Work to be completed
Work out how many lines of the material contain the string "framed"; the answer is that number only.

Records provided
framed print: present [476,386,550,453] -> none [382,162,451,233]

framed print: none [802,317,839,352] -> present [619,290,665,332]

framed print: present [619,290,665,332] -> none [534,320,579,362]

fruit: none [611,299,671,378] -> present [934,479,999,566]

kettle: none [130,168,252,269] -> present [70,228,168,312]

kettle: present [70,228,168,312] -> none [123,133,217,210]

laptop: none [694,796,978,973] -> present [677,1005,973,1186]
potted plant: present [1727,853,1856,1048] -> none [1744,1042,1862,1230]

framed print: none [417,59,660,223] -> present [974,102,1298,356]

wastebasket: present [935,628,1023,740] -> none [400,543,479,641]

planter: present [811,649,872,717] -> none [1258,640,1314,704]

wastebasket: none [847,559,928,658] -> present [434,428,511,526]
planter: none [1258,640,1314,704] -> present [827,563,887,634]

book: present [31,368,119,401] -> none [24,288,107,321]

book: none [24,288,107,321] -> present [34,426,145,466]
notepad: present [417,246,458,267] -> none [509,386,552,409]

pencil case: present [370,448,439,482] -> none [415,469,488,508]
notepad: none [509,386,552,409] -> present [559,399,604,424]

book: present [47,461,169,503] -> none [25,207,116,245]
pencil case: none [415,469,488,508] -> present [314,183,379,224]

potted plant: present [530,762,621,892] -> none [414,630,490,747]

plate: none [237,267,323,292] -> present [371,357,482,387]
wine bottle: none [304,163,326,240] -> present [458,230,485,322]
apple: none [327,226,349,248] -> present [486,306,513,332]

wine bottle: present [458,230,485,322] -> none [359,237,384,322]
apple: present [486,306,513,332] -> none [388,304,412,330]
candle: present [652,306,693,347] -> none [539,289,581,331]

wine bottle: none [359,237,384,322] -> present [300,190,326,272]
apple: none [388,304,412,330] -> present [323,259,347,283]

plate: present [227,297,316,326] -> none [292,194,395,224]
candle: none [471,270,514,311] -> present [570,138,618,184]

Answer area
4